На такой уровень вопрос о Пушкине был поднят впервые. Тремя основными проблемами своей речи: русский человек как герой Пушкина; Пушкин и Россия; Пушкин, Россия и человечество – Достоевский вывел тему за пределы узколитературные и внутрикультурные, в область жизни сердца и духа, а тем самым – в сферу национально-народную и мировую. Устами Достоевского это сделала вся русская литература, осознав, таким образом, что стала великой литературой. Дело шло о Пушкине, но дело шло и о России, о ее природе и назначении, об ее ответственности перед человечеством и культурой. «Не в поэзии лишь одной дело, не в художественном лишь творчестве», – устами Достоевского, сказавшего это, русская литература настаивала на том, что ее дело – больше чем художество, чем простая реализация талантов, утверждала ответственность культуры перед своею совестью, ответственность творцов перед народом и жизнью (история показывает, что культура творцов, замыкающаяся на себя, впадающая в гордыню, отпадает от космоса народной жизни и тем самым – независимо от намерений самих творцов – вызывает из мрака стихии хаоса и бесовщину разрушения).

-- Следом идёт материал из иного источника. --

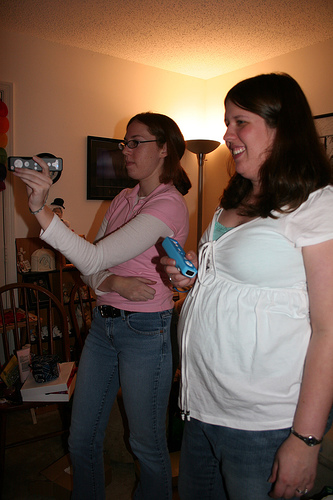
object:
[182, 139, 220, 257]
floor lamp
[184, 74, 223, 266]
corner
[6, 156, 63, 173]
wiimote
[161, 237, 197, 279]
wiimote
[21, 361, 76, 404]
cardboard box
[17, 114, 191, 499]
girl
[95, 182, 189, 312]
shirt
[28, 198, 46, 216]
bracelet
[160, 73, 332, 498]
woman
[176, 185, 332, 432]
shirt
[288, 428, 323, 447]
watch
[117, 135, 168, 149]
glasses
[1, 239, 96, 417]
shelves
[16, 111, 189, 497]
women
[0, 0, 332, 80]
ceiling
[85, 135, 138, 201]
picture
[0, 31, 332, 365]
wall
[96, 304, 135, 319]
belt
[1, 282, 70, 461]
chair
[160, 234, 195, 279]
wiimotes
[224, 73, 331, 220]
hair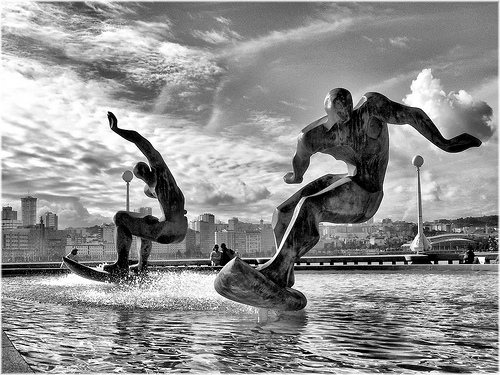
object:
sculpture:
[213, 87, 483, 312]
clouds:
[96, 32, 151, 71]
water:
[33, 312, 88, 351]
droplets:
[156, 287, 180, 305]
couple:
[208, 242, 233, 268]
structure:
[402, 155, 433, 254]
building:
[4, 193, 79, 255]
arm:
[377, 87, 456, 157]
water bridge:
[355, 247, 414, 262]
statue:
[55, 111, 188, 285]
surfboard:
[212, 256, 306, 313]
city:
[0, 194, 499, 261]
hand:
[438, 132, 483, 156]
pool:
[283, 271, 406, 347]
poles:
[118, 183, 134, 212]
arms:
[119, 125, 174, 172]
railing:
[13, 255, 41, 275]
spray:
[139, 274, 163, 296]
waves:
[133, 255, 205, 303]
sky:
[290, 39, 335, 61]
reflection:
[161, 278, 232, 326]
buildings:
[179, 208, 256, 256]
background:
[0, 179, 497, 277]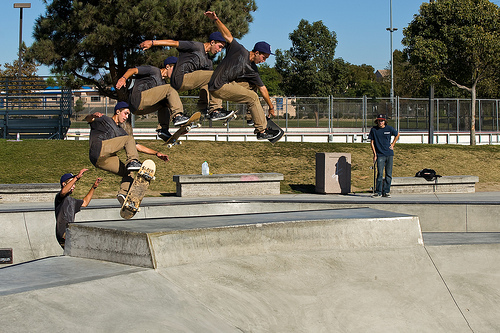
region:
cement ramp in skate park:
[92, 201, 499, 331]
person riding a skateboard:
[210, 18, 304, 150]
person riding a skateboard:
[170, 19, 240, 139]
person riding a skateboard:
[115, 58, 207, 168]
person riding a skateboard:
[82, 90, 176, 229]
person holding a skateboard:
[352, 103, 411, 218]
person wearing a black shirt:
[220, 39, 280, 111]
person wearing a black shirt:
[176, 32, 216, 94]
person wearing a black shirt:
[115, 65, 163, 107]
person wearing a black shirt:
[94, 109, 144, 162]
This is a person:
[362, 102, 408, 216]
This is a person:
[85, 96, 164, 198]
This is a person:
[120, 51, 196, 142]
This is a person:
[142, 12, 237, 122]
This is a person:
[205, 5, 303, 157]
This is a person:
[51, 152, 123, 280]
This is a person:
[82, 94, 163, 209]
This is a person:
[117, 42, 214, 154]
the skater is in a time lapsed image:
[5, 10, 283, 245]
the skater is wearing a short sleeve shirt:
[206, 37, 261, 92]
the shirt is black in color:
[205, 40, 260, 90]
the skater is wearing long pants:
[210, 80, 270, 135]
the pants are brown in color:
[210, 76, 270, 131]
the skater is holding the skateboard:
[257, 105, 287, 145]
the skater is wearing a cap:
[252, 39, 275, 55]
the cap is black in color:
[252, 39, 277, 56]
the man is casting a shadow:
[337, 110, 396, 198]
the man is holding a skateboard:
[367, 157, 381, 192]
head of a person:
[252, 29, 287, 67]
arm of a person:
[255, 85, 279, 99]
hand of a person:
[266, 108, 284, 115]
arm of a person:
[203, 2, 239, 50]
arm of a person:
[146, 37, 176, 54]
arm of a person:
[120, 65, 136, 85]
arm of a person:
[75, 183, 106, 213]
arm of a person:
[130, 134, 154, 163]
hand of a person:
[155, 150, 169, 165]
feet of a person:
[119, 163, 145, 180]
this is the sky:
[339, 8, 391, 39]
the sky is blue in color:
[340, 0, 371, 27]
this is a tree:
[293, 18, 335, 87]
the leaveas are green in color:
[298, 28, 333, 85]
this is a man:
[364, 111, 402, 186]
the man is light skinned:
[58, 184, 82, 194]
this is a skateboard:
[128, 169, 159, 213]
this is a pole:
[383, 12, 398, 90]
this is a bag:
[412, 157, 443, 185]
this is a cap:
[252, 40, 276, 50]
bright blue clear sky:
[1, 0, 433, 80]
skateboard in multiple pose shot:
[39, 5, 298, 258]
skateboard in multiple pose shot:
[43, 0, 297, 249]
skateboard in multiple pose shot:
[38, 5, 285, 250]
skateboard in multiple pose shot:
[47, 5, 292, 252]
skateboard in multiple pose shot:
[37, 11, 288, 254]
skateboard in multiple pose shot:
[46, 6, 296, 260]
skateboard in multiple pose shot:
[38, 6, 293, 267]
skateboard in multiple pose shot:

Пушкин явился в тот как раз период, когда начал назревать ключевой для послепетровской России и всемирно важный вопрос: что есть Россия? в какой мере Восток и в какой Запад? Все творчество Пушкина находится под напряжением этой темы, толкуемой не географически, но исторически, не в плане этнографии или психологии, но ценностно и мировоззренчески. У Достоевского проброшено, что Пушкин – «глава славянофилов», – и это не случайно; как не случайно и то, что мысль осталась в черновых записях. Дело обстояло сложнее. Пушкин не был ни западником, ни славянофилом; пока эти позиции оформлялись, он воплотил и выразил истину антиномической и пограничной природы России. Писатель неоспоримо европейский, он неоспоримо укоренен в почве Востока, прежде всего славянского Востока. Он художественно осуществил «западно-восточный синтез» в его органически русской сути – не как синтез, а как единство.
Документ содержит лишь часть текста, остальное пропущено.